Jesus and the Eyewitnesses
- Author: Richard Bauckham
- Language: English
- Genre: Religion
- Publisher: Eerdmans
- Publication date: 2006 2017 (second edition)
- Pages: 504 pages
- ISBN: 0802863906

= Jesus and the Eyewitnesses =

2006 book by Richard Bauckham

Jesus and the Eyewitnesses: The Gospels as Eyewitness Testimony is a book written by biblical scholar and theologian Richard Bauckham and published in 2006 (Grand Rapids: Eerdmans).

The book challenges the view held by scholars since the rise of form criticism in the early twentieth century that "while the eyewitnesses originated (at least some of) the traditions about Jesus, these were then transmitted as anonymous traditions in the early Christian communities, developing in all sorts of ways in the process, and reached the Gospel writers as the product of such community transmission and development." It argues that the synoptic Gospels are based "quite closely" on the testimony of eyewitnesses, while one (the Gospel of John) is written by an eyewitness, which he argues is John the Elder. The final chapter offers a theological argument against the dichotomy between the Christ of faith and the historical Jesus.

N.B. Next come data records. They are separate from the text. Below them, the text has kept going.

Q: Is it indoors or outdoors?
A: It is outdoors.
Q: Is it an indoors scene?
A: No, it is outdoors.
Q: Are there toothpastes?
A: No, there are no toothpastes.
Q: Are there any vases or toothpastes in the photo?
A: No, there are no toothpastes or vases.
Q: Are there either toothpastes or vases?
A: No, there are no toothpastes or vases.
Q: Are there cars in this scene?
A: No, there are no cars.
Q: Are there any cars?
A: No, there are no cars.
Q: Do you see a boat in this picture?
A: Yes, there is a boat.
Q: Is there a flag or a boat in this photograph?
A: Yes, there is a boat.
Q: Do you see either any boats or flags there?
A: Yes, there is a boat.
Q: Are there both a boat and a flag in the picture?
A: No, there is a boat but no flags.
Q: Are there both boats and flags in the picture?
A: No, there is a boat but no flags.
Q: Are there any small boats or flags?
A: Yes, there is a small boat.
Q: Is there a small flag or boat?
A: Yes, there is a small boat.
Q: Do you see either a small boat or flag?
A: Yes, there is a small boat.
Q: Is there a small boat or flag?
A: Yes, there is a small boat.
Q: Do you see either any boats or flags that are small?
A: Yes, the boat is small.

An expanded second edition of Jesus and the Eyewitnesses was published by Eerdmans in 2017.

==Reception==
Ben Witherington III described Jesus and the Eyewitnesses as a paradigm shift in Gospels study. In a special issue of the Journal for the Study of the Historical Jesus devoted to the book, Samuel Byrskog described it as "a remarkable achievement which rightly places the role of eyewitnesses in early Christianity on the international scholarly agenda and points to its historical and theological significance." According to Judith CS Redman, this book also contributes among others to "offer a new paradigm which does not ignore the Fourth Gospel in the search for historical information about Jesus". According to historical Jesus scholar Sara Parks, it is "a blend of careful work which contributes to scholarly knowledge, and of heavy bias which only contributes to the polemical din" which "has always characterized Historical Jesus Research".

Alan Kirk praised Bauckham for realizing the deep link between true memory and tradition, potentially contributing widely to Jesus research and the demise of form criticism, and his pioneering and underappreciated application of cognition and memory to the Jesus tradition. However, Kirk argues Bauckham did not bridge the divide between eyewitness testimony and the Jesus tradition, affecting his overall case in Jesus and the Eyewitnesses provides.

Rafael Rodriguez has commended Bauckham's work as a needed correction of scholars that assume a gap between eyewitnesses and what remains of the early Christian writings today. He is less convinced by the details, such as the lack of attention given to studies that show eyewitness testimony is affected by similar interpretive dynamics as other ways of information transmission.

Magdalena Vytlacilova finds the evangelists' citation practices to be out of line with the biographers Bauckham refers to, though she agrees it is possible the gospel writers drew on eyewitnesses.

Bauckham reflected in a 2016 debate on Premier Christian Radio that when the book was first published there was a "huge range of reactions, from people who are wildly enthusiastic to people who absolutely hate it", and noted that his debate partner Bart D. Ehrman disagreed with his conclusions.

Kamil Gregor and Brian Blais critiqued Bauckham's view that the statistical distribution of names in the Gospels and Acts correspond strongly with that of Jews at the time and that this shows the figures in the New Testament are mostly historical. Luuk van de Weghe and Jason Wilson responded to the paper in turn, arguing that the name statistics of the Gospels and Acts are very congruous with those of Jews of their time.

==Awards==
It was awarded the 2007 Christianity Today book award in biblical studies and, in 2009, it received the Michael Ramsey Prize for theological writing, one of the judges stating that the work “placed something of a bomb under a good deal of New Testament scholarship".